Patient safety is duly important for the minority community. At the National Minority Quality Forum, we are focused on improving health care for racial and ethnic communities at higher risk for disease and illness than the general population. We believe in leveraging data and new information to combat disparities in health outcomes with better treatment.

And we believe there are several steps the FDA must take to ensure that these drugs help underserved patients rather than introduce them to new risk.

This will be the challenge for the FDA as they attempt to define the biosimilars pathway, with draft guidance to be released soon. To establish an approval pathway for biosimilars, the FDA must first mandate rigorous clinical trials for these new drugs. Because biosimilars are unique unto themselves owing to differences in raw material, cell lines or the production process, they must be evaluated with sufficient scrutiny on an individualized basis. These trials and tests must also be geared toward different patient groups such as minorities rather than the "one-size fits all" approach that too often biases this process.

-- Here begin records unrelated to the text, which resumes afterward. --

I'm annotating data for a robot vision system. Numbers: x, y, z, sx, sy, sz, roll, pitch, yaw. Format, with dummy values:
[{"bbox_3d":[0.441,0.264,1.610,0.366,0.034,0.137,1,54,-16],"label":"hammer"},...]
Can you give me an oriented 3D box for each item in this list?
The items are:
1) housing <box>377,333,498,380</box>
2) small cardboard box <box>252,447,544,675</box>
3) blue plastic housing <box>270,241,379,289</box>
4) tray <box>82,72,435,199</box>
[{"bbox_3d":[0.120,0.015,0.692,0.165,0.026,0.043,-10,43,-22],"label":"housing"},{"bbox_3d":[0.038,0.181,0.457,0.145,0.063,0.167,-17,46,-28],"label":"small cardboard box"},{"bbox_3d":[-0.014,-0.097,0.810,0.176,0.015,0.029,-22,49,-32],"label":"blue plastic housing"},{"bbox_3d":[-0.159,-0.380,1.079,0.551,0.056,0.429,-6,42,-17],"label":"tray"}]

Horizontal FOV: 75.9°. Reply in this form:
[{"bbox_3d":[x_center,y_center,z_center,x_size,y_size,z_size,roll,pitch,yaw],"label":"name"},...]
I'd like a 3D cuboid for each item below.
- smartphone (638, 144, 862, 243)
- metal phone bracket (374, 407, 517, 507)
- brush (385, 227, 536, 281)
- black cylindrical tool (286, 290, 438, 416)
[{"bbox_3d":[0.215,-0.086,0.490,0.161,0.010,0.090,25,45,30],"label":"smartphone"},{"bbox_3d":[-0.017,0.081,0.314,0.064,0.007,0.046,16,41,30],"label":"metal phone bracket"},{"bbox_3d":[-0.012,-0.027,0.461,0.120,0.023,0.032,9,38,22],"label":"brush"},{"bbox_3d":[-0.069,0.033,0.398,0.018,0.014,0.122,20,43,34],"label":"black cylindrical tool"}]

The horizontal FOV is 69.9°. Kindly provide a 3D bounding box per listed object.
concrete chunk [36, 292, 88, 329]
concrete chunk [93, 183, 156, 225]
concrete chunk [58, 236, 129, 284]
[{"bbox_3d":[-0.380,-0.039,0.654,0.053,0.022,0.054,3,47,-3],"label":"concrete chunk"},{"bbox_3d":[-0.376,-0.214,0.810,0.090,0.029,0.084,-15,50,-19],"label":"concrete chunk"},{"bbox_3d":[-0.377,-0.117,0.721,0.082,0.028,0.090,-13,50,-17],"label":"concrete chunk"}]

On the back end of the drug approval pathway, the FDA must set up strong monitoring systems to track and trace products for adverse side effects in patients. Any malfunction in the drug needs to be reportable.

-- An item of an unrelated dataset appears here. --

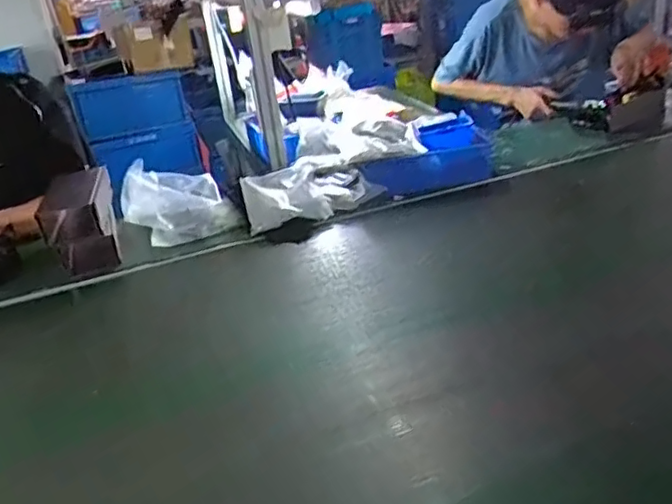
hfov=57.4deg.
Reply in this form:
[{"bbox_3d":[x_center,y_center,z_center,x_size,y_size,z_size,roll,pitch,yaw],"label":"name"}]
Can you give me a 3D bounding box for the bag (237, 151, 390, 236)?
[{"bbox_3d":[-0.062,-0.138,1.299,0.278,0.078,0.169,-15,28,-15],"label":"bag"}]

Requiring unique names and clear product labels will help this cause and powerful and complex medications need to be user-friendly to reduce their risk of being mishandled. In addition, the FDA and the medical community must be careful to evaluate these extended therapeutic options like they would the biologic they attempt to replicate.

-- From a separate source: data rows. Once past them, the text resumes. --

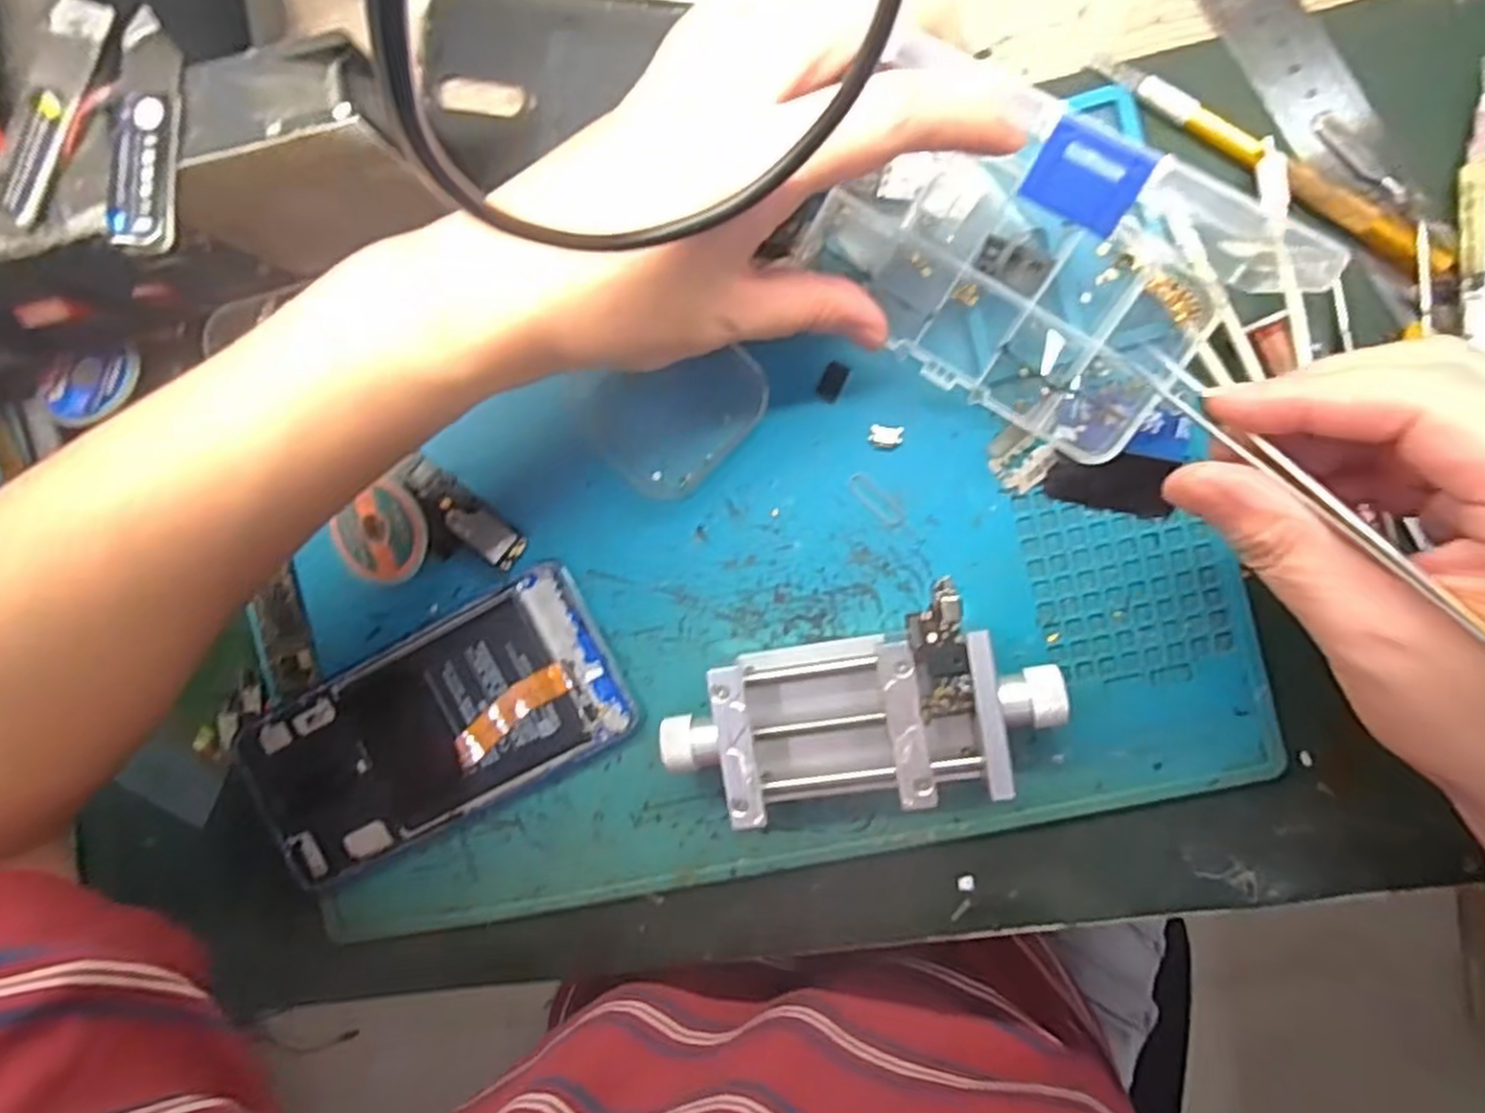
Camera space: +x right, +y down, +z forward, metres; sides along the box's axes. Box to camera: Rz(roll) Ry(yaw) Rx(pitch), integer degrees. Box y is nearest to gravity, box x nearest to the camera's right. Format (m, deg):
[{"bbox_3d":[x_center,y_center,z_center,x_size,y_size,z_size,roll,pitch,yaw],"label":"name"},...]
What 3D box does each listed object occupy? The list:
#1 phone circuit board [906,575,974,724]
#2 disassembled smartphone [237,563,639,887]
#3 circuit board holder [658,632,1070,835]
[{"bbox_3d":[0.066,0.031,0.256,0.018,0.004,0.045,-8,91,11],"label":"phone circuit board"},{"bbox_3d":[-0.124,0.069,0.308,0.158,0.011,0.074,-28,89,8],"label":"disassembled smartphone"},{"bbox_3d":[0.041,0.059,0.274,0.135,0.033,0.055,-10,92,8],"label":"circuit board holder"}]

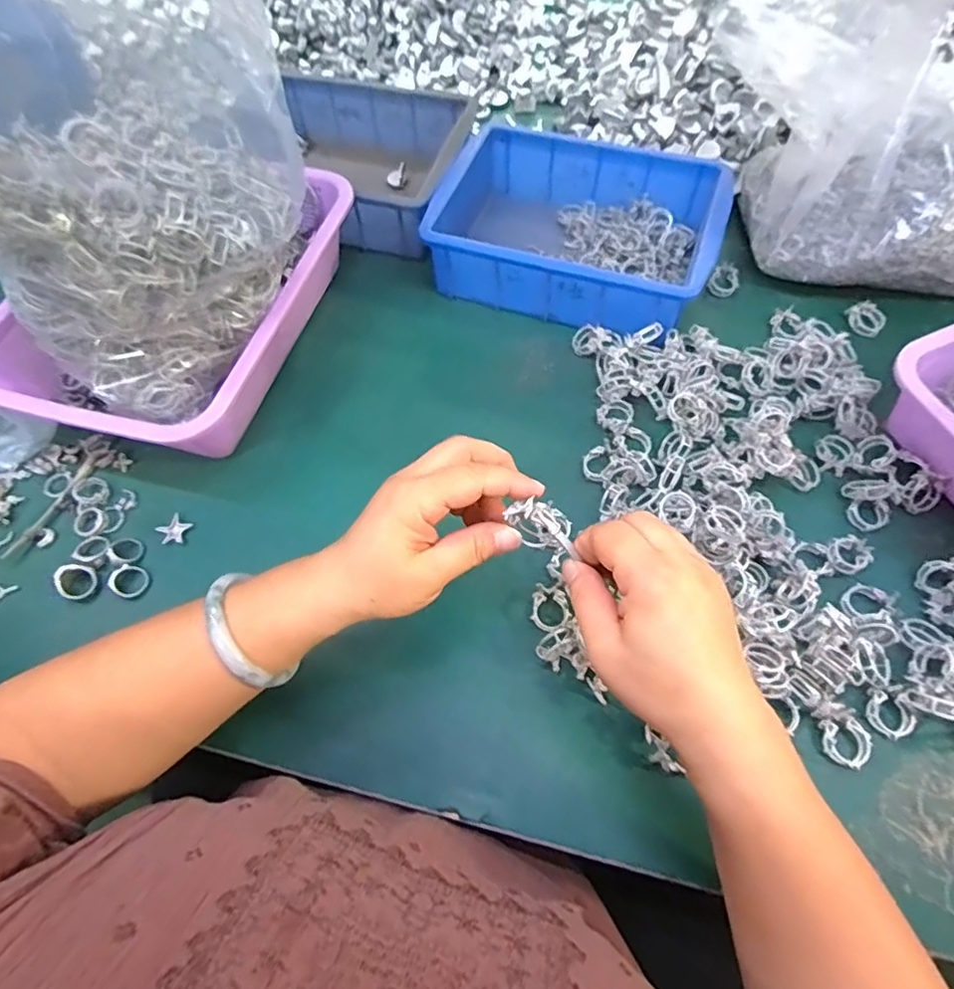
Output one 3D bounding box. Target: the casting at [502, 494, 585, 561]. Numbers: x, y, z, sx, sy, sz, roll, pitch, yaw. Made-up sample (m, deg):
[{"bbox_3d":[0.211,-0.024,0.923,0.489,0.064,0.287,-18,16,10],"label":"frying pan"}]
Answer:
[{"bbox_3d":[0.036,0.018,0.304,0.039,0.022,0.018,28,66,16],"label":"casting"}]

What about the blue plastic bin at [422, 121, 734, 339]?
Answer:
[{"bbox_3d":[0.091,-0.244,0.529,0.242,0.075,0.174,16,64,10],"label":"blue plastic bin"}]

By the end of this decade, 40 percent of the people in this country will belong to minority groups. It is crucial that the health care communities in both the public and private sector transform their data collection and testing approaches to account for the overall changing face of the American population. New products like biosimilars, which harness the potential to treat serious diseases in a less costly way, will be a welcome addition to 21st century health care. But we must make sure they do not compromise safety in the goal of better health outcomes for our diverse nation.